Quarters to Replace Halves
Instead of two 20-minute halves, beginning next season, women’s college basketball teams will play four 10-minute quarters.
With the new format a team will receive a two-shot bonus after its opponent commits five team fouls in a quarter. This replaces the previous rule of a team receiving a one-and-one bonus on the seventh foul of each half and receiving two shots [double bonus] on the 10th team foul.
With the four-quarter format, team fouls will reset to zero at the beginning of each quarter. If a team reaches the bonus in the fourth quarter, the team remains in the bonus during any additional overtime periods that may follow.
Advancing the Ball
If a timeout is called following a made basket in the final minutes of the four quarter, and in all overtime periods, teams will be allowed to inbound the ball from the frontcourt. After securing the ball following a rebound or a change of possession, teams will be allowed to inbound the ball at the 28-foot mark on the side of the court where the scorer’s table is located. These changes are designed to add more excitement to offensive possessions at the end of games by no longer requiring teams to travel the length of the court after inbounding the ball.
10-second Backcourt Exceptions
Women’s basketball implemented the 10-second backcourt rule during the 2013-2014 season. For 2015-2016 a team will not be subjected to this rule when on the throw-in:
- A ball is deflected out of bounds by the defense;
- There is a held ball, and the possession arrow favors the offensive team; and/or
- A technical foul is called on the offensive team while the ball is in the backcourt.
Defenders will be allowed to use hand-checks with a forearm or open hand with a bended elbow on an offensive post player whose back is to the basket.
Bands and Amplified Music
Bands and amplified music will be allowed during all dead-ball situations instead of just at timeouts and half-time.

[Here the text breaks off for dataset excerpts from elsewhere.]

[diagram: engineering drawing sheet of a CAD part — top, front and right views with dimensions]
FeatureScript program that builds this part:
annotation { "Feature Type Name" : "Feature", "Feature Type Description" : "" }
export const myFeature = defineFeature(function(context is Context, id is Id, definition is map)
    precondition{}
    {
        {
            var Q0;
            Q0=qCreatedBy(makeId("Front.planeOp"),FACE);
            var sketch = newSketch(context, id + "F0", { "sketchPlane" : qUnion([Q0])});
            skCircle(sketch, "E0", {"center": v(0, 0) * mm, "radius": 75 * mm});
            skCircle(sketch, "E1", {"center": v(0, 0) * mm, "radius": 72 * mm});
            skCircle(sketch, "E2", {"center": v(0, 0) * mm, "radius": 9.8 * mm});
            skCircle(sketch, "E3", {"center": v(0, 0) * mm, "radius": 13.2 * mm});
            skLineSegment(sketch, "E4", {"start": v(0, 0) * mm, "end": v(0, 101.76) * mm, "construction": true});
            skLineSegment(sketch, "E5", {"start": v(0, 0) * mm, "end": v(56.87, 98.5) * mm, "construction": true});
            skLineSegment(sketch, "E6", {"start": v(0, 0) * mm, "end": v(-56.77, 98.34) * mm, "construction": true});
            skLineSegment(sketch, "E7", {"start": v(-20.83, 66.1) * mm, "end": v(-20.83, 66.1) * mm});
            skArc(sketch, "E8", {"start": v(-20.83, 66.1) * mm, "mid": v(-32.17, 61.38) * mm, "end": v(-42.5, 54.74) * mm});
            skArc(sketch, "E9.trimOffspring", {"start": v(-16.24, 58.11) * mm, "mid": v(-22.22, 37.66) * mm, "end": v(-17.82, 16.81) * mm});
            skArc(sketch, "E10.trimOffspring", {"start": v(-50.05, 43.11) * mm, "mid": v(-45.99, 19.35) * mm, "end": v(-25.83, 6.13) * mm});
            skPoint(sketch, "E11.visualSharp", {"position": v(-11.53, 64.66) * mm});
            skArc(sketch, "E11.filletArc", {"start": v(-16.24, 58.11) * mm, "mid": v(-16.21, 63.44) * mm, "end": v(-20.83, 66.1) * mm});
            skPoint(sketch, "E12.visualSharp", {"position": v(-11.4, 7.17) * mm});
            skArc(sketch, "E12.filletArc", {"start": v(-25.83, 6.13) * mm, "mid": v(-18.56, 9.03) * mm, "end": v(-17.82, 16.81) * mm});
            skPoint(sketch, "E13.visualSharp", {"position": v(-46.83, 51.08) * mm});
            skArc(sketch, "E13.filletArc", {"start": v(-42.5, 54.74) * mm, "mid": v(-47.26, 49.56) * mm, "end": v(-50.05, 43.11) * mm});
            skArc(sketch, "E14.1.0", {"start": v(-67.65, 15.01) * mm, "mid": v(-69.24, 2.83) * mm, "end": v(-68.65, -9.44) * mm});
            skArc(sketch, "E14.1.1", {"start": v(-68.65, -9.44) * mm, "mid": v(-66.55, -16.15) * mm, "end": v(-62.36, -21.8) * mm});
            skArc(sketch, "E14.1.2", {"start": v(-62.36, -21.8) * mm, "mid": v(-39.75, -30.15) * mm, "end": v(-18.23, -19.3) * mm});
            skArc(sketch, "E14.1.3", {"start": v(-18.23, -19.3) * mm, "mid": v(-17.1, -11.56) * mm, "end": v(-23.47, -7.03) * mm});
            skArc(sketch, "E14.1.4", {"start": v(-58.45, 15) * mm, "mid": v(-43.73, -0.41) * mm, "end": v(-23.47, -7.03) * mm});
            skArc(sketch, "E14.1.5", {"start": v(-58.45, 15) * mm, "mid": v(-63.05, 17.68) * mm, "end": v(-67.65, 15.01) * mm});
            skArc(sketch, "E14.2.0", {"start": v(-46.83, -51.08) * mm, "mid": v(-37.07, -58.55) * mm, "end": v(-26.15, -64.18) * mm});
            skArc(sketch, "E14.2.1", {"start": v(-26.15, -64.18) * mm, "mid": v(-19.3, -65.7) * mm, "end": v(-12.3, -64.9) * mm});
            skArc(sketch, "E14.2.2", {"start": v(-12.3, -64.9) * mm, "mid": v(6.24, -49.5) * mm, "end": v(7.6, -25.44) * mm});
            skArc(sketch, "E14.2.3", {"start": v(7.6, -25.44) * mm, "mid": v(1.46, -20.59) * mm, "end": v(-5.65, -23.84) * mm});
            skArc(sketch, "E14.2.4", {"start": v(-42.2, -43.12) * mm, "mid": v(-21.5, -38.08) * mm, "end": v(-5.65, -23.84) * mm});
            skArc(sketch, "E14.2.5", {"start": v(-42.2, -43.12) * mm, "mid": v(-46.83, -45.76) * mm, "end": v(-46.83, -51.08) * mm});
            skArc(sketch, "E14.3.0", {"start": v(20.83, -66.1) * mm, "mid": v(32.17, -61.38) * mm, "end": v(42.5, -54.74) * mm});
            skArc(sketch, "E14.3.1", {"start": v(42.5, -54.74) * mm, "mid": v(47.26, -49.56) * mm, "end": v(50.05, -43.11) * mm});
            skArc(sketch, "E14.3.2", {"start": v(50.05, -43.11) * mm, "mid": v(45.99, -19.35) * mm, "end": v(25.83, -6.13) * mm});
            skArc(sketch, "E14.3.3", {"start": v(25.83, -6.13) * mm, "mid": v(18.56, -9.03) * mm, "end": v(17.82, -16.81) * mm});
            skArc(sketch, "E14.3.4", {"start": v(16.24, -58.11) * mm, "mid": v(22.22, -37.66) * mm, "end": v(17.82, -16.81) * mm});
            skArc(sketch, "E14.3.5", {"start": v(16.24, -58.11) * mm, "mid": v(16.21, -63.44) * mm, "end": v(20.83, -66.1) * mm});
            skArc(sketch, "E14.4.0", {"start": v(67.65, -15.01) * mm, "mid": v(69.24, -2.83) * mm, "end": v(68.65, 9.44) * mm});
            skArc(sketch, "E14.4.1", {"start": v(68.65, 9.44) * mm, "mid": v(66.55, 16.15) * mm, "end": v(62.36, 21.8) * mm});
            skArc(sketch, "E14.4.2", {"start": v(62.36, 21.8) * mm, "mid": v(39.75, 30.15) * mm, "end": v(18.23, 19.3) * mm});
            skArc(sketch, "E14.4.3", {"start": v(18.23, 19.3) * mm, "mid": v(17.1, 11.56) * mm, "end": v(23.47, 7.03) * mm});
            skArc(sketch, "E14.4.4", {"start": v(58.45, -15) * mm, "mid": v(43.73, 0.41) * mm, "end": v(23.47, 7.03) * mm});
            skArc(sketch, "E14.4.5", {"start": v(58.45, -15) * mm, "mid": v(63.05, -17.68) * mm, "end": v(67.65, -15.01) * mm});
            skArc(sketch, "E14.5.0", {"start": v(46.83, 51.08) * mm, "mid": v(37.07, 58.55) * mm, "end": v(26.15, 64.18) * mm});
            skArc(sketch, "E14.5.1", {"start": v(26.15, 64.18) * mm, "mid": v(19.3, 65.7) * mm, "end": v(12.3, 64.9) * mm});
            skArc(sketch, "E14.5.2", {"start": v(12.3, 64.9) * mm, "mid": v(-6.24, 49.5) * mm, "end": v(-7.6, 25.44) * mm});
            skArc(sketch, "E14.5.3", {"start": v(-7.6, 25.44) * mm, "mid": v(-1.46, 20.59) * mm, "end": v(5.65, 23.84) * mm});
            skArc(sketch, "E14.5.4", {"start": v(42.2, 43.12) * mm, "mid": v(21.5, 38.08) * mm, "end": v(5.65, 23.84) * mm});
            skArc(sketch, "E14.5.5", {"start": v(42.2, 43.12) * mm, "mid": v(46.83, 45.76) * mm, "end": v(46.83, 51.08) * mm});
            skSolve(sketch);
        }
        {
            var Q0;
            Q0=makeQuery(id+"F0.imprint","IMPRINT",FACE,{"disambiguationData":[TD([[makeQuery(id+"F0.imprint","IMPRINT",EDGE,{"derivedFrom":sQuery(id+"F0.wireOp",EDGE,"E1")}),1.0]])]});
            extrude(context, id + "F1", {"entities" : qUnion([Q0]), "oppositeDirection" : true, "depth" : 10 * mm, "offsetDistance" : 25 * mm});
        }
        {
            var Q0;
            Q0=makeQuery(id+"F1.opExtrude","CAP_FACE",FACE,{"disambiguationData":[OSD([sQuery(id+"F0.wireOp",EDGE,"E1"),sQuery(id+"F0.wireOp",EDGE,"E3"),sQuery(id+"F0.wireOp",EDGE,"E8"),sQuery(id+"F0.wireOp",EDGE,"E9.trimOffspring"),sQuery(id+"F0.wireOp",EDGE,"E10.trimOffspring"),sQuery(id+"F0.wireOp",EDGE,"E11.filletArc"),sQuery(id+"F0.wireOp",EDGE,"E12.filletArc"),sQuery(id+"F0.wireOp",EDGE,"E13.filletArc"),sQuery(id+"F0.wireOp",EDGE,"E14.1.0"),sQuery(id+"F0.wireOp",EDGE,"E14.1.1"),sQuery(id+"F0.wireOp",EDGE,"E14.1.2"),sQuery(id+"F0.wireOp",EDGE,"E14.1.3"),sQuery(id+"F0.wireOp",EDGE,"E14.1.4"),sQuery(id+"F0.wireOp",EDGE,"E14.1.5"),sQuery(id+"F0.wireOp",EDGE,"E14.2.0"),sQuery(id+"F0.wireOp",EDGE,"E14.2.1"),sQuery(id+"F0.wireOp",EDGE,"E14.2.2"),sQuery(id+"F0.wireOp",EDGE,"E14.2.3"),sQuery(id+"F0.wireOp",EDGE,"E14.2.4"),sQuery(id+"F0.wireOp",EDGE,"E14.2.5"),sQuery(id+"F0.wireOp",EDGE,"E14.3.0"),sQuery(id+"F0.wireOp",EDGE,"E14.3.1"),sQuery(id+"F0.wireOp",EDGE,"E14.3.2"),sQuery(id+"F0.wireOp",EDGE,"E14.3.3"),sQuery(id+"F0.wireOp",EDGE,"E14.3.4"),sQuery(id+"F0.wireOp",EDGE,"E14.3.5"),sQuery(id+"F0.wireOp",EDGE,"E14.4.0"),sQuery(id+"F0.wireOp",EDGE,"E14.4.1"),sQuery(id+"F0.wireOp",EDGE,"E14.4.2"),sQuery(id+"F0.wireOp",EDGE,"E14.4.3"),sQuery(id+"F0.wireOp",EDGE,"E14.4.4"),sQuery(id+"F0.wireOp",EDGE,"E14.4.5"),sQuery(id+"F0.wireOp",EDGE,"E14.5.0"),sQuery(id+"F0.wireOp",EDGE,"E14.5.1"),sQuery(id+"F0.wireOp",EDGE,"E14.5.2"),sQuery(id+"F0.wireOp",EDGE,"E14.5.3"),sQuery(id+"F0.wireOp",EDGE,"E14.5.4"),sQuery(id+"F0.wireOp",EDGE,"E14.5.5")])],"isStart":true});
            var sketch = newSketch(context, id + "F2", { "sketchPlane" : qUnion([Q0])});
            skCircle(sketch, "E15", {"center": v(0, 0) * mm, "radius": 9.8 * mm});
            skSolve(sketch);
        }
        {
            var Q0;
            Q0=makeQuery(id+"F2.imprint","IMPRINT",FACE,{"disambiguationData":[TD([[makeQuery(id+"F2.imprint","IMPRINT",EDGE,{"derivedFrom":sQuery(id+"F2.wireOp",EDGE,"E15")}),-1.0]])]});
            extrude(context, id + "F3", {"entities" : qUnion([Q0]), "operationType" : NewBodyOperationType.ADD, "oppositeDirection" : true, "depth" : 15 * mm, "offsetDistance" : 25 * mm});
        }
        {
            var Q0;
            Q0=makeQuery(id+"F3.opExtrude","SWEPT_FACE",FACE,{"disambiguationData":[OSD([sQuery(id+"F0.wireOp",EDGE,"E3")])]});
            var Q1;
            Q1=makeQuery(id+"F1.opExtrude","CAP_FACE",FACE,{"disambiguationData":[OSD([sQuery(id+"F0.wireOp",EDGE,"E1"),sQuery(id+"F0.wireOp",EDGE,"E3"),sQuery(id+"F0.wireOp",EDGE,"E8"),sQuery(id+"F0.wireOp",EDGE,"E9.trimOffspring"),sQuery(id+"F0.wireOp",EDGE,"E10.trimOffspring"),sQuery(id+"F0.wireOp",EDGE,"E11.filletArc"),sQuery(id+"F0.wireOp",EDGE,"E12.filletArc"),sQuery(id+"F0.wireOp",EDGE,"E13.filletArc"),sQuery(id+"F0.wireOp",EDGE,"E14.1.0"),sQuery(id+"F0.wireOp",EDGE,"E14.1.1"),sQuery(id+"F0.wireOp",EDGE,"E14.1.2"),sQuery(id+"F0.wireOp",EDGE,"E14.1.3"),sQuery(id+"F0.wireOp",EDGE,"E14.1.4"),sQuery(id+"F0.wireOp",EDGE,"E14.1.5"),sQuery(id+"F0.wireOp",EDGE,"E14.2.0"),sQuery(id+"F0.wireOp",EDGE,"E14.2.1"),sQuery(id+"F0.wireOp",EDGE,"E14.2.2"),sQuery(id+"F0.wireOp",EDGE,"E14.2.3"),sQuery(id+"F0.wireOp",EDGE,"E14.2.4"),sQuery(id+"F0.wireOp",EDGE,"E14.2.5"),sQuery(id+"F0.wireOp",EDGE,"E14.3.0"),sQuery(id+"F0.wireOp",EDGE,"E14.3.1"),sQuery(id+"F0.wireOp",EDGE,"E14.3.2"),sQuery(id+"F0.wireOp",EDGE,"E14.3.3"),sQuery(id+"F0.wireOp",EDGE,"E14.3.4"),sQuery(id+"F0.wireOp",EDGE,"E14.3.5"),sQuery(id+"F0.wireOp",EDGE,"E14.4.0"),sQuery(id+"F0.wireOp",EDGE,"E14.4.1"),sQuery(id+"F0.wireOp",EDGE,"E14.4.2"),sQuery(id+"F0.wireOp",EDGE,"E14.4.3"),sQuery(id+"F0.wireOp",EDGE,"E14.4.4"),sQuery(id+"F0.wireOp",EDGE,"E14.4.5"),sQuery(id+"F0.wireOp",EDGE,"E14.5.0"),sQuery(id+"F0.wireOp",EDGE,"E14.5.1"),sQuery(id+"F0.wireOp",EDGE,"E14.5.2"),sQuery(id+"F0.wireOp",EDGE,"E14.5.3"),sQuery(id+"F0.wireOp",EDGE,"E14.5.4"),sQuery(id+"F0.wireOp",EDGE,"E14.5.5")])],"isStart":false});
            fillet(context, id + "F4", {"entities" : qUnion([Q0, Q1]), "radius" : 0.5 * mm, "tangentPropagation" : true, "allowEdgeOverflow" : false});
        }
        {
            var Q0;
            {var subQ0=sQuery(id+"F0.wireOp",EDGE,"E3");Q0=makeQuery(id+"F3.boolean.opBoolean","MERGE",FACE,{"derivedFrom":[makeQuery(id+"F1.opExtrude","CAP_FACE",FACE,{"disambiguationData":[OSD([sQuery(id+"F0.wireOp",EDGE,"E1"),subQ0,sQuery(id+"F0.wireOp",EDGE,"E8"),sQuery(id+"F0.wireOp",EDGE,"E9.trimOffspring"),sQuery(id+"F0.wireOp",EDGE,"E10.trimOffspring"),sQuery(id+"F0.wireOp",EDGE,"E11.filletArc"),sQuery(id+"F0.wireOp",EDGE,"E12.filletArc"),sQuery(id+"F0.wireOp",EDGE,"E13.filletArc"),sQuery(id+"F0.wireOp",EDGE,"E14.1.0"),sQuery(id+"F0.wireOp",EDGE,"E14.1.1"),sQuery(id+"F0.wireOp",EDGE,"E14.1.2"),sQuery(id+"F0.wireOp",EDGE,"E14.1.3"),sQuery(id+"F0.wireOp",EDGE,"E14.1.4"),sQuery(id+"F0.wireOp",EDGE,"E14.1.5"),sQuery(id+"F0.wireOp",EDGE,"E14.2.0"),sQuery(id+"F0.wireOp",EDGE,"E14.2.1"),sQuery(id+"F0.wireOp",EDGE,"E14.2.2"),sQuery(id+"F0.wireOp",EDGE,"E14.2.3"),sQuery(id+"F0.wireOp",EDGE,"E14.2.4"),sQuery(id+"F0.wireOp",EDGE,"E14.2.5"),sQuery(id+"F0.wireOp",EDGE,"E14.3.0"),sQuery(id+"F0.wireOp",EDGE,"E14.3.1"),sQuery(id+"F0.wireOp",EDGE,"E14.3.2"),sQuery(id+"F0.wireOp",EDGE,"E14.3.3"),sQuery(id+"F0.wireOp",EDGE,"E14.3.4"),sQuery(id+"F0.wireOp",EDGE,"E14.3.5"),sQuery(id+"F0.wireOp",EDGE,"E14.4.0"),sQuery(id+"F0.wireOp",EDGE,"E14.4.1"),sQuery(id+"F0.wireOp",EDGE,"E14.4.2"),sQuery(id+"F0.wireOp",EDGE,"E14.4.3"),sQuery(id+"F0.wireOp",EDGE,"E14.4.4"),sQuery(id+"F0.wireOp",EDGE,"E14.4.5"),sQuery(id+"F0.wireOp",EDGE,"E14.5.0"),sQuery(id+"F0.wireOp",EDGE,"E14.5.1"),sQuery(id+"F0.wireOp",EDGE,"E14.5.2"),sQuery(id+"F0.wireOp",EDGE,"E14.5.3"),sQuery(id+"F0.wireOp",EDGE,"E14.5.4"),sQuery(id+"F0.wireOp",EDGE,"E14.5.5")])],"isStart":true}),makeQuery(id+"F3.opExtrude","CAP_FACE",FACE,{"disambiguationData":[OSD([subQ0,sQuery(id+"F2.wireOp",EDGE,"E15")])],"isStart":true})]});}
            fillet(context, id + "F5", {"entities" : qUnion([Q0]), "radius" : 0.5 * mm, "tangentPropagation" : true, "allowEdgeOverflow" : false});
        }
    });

Other Modifications to the Game
The Panel will consider some modified proposals regarding time-outs during its next meeting June 24, 2015. One proposal concerns time-outs and one concerns shot-clock violations at the end of the game.
There will be a limit of one media timeout per quarter and it will take place at the first dead ball after the five-minute mark. If one of the teams calls a timeout before the five-minute mark, that time out will count as the media timeout. The first called team timeout in the third quarter would be considered as a full media timeout.
Teams will have four timeouts — three 30-second timeouts and one 60-second timeout. The 60-second timeout may be used at the coach’s discretion. Teams will be allowed to carry over three of the timeouts into the third and fourth quarter.
Each team will be awarded one 30-second timeout in each overtime period, plus any unused timeout remaining from the third and fourth quarters.
In non-televised games, teams will have five timeouts – three 30 second timeouts and two 60-second timeouts. As many as four timeouts could be carried over to the third and fourth quarters.
Shot Clock Violations at the End of the Game
There is a recommendation that during the last two minutes of the game that officials can decide if there has been a shot-clock violation by looking at when the clock runs down to zero in addition to listening for when the buzzer sounds.